RECORDED INFORMATION START
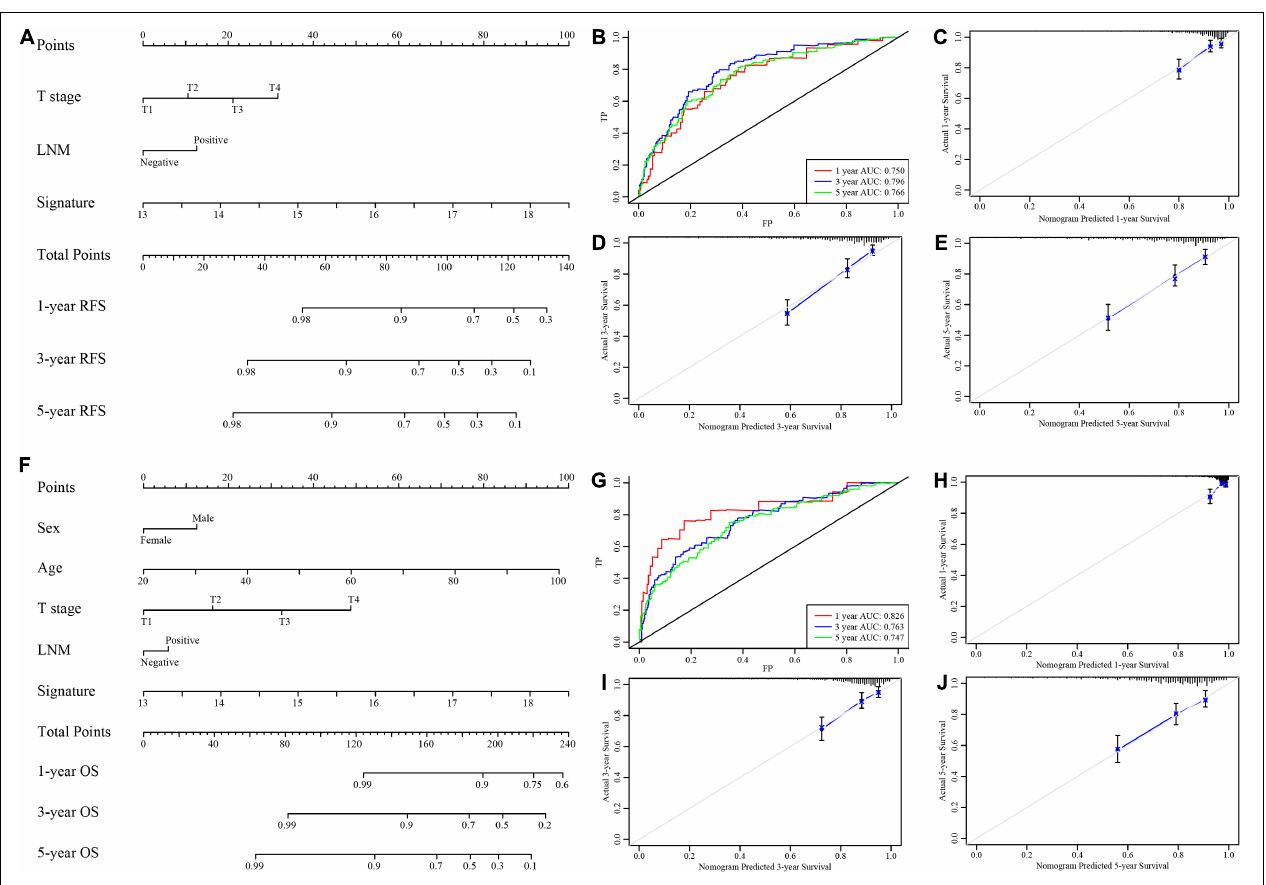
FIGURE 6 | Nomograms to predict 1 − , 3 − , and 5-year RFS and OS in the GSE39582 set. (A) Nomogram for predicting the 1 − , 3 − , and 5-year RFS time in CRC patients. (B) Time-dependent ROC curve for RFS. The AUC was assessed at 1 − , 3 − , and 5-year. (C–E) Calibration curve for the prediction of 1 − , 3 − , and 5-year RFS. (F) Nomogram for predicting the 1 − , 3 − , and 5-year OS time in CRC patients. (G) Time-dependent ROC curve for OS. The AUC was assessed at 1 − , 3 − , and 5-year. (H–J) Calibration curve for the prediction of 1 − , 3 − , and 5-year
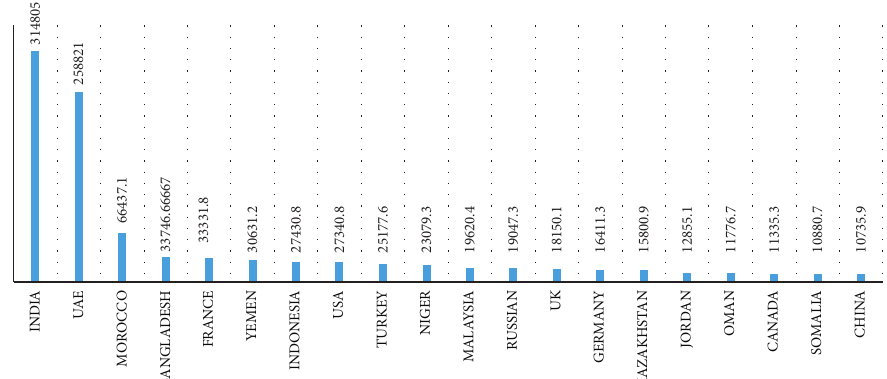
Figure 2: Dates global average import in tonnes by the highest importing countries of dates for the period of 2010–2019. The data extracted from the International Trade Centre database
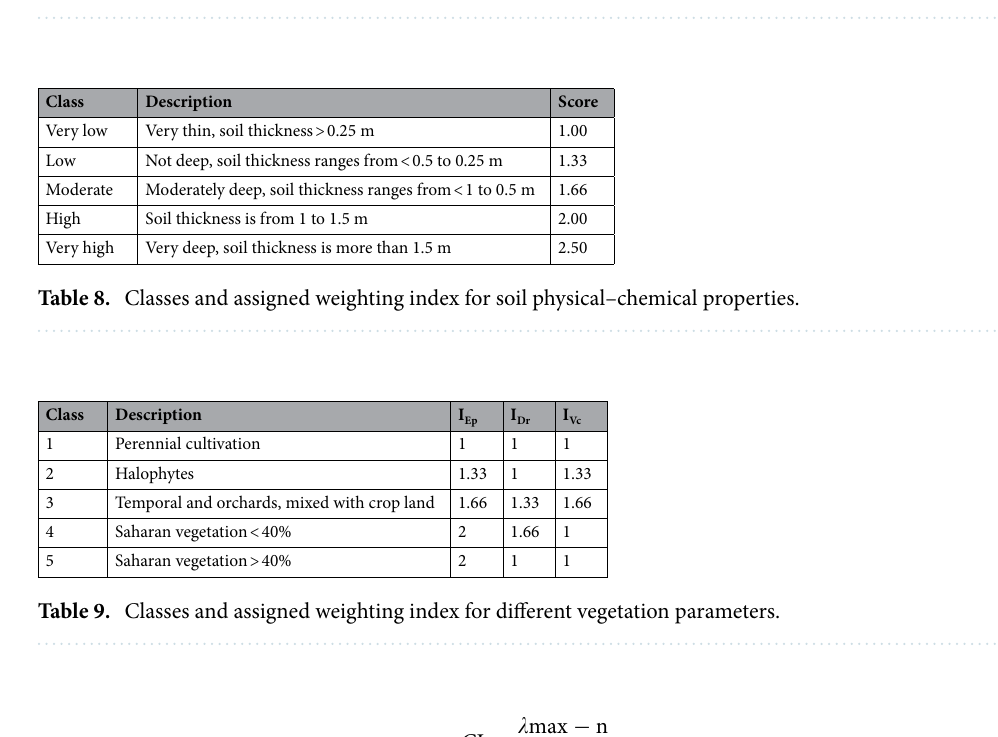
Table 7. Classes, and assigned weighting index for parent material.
RECORDED INFORMATION END
DIRECTIONS FOR THIS TASK:
Set down exactly the lines between the one with "Figure 2: Dates" and the last line of the material above, both included, but none of the pictures.

REPLY TO THE TASK:
Figure 2: Dates global average import in tonnes by the highest importing countries of dates for the period of 2010–2019. The data extracted from the International Trade Centre database
Table 7. Classes, and assigned weighting index for parent material.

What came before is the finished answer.